We all now that Kentucky is taking an exhibition trip to Canada for a three game series this week. That will be covered by the national media and highlights will be shown on Sportscenter, etc, and every other outlet. But how many of those outlets will cover yesterday’s side trip to Detroit, where Coach Cal and his team went the servant route and washed the feet of strangers in conjunction with a program called “Samaritans Feet”? In case you were unaware, Samaritans Feet is an organization dedicated to giving shoes to the people without shoes and part of the process of presenting the shoes incorporates the biblical act of washing the feet of the less fortunate.
Every writer or pundit that has written an article blasting Kentucky coach John Calipari or accusing him of shady practices should be required to write a 500 story blurb on the picture above. Because as much as writers like to harp on what they perceive (I say perceive) because there is no actual proof) to be the bad about John Calipari, they must also focus on the good about John Calipari. And it has become so evident to me in his 15 months in Lexington, no coach in college basketball does as much good for others as John Calipari.
I can see you rolling your eyes. I know Billy Donovan, Roy Williams, Coach K, and about every other coach have their own charitable organization that bears their name and they host a few benefits for it each year. Every coach does that. And it raises a lot of money for good causes. But do they actually put their money where their mouth is?

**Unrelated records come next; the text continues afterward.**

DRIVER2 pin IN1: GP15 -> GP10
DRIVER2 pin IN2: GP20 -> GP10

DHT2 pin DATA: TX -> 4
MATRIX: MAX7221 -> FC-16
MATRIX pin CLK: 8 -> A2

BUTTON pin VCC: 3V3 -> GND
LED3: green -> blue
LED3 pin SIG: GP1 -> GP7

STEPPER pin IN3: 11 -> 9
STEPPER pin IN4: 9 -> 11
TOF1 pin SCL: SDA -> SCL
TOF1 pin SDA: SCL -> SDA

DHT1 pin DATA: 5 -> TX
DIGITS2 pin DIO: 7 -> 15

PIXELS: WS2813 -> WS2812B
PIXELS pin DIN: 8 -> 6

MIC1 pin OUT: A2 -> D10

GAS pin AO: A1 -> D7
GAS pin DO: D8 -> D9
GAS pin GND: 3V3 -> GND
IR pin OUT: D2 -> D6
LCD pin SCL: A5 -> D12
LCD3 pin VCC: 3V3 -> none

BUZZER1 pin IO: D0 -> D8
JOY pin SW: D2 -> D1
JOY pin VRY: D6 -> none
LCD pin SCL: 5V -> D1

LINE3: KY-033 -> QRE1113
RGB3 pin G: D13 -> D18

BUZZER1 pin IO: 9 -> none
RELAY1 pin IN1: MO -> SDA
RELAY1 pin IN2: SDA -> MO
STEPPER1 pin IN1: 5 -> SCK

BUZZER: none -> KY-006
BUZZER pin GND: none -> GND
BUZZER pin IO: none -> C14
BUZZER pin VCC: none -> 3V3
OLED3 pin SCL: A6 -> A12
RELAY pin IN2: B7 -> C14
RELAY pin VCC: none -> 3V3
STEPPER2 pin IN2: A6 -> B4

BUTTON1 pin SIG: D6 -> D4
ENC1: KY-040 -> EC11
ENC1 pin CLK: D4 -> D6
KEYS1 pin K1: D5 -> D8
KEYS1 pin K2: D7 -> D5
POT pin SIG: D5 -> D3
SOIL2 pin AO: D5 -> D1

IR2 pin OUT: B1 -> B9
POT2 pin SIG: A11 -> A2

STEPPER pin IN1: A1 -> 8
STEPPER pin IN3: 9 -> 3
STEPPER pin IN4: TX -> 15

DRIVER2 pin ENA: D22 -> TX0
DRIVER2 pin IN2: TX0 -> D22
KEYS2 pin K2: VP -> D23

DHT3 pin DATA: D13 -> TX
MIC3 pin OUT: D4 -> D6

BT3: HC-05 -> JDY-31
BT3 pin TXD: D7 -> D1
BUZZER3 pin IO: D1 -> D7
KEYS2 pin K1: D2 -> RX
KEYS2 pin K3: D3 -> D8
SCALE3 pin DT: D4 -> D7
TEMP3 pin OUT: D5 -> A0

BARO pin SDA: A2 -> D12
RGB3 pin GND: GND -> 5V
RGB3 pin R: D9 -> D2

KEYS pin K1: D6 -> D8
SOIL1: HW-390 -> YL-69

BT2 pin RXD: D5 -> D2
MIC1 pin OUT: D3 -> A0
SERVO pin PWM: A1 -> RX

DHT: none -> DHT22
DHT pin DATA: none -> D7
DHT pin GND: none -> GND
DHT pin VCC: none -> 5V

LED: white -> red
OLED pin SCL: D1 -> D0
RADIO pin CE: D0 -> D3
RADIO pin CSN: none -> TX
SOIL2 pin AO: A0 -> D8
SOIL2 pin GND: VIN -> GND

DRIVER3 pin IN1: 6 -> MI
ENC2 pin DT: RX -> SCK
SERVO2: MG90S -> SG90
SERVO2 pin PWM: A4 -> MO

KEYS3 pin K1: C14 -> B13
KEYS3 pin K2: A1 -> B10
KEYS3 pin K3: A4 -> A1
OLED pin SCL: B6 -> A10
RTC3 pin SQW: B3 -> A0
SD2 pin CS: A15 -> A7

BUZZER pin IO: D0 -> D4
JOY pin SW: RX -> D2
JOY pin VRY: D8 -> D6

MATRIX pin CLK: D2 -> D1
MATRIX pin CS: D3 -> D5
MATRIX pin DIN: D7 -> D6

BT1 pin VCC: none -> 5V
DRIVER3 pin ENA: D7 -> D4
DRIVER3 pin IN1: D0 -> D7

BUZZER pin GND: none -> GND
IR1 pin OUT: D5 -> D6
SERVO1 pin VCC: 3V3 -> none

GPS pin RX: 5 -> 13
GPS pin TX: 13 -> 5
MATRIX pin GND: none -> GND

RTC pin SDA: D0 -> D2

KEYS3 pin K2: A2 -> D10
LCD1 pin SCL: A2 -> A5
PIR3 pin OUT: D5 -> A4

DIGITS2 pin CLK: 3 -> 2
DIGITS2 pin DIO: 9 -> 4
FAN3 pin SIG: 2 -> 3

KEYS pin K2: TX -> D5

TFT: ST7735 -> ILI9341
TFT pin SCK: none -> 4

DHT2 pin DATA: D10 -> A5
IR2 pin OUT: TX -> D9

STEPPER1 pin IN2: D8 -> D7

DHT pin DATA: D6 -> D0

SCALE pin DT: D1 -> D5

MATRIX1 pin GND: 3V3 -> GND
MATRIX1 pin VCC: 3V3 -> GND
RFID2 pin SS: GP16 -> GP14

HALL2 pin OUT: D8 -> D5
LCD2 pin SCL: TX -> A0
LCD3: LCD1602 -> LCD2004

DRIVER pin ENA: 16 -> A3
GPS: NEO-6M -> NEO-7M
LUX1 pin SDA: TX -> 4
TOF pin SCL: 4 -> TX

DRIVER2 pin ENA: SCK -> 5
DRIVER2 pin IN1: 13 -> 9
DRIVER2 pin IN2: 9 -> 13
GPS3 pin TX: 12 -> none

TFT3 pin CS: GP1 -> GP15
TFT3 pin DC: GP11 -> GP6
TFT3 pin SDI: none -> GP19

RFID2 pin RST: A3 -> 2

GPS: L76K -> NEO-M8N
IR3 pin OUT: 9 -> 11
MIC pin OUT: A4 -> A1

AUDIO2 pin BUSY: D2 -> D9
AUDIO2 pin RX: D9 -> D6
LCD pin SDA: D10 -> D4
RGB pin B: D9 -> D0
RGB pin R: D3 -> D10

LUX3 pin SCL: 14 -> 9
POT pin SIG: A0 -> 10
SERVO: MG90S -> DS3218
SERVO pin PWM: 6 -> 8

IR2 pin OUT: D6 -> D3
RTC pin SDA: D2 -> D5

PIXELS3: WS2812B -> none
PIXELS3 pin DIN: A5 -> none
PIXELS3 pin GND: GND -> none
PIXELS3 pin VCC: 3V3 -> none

Have either of them disrupted a perfect season to hold an impromptu telethon for people affected by an earthquake thousands of miles away? Or have they taken their team on a simple act of washing feet. I live in Florida and know that Donovan works with some charities and hosts some benefits. And he and Calipari are active in the Dickie V foundation. Yet I have not heard of Donovan, Coach K, or Roy taking this lesson of servitude and humility to their team first hand and practicing what they preach.
Aside from a handful of coaches, you hear very little of the coaches and teams getting “down and dirty” and actually putting the time and effort into teaching their players about humility. And if the other coaches are doing it to the extent of Calipari and we are not hearing about it, it’s a shame too.
College sports is about more than “x’s and o’s” and wins and losses. And the few coaches that see that and make a conscious effort to help those around them should be singled out as well.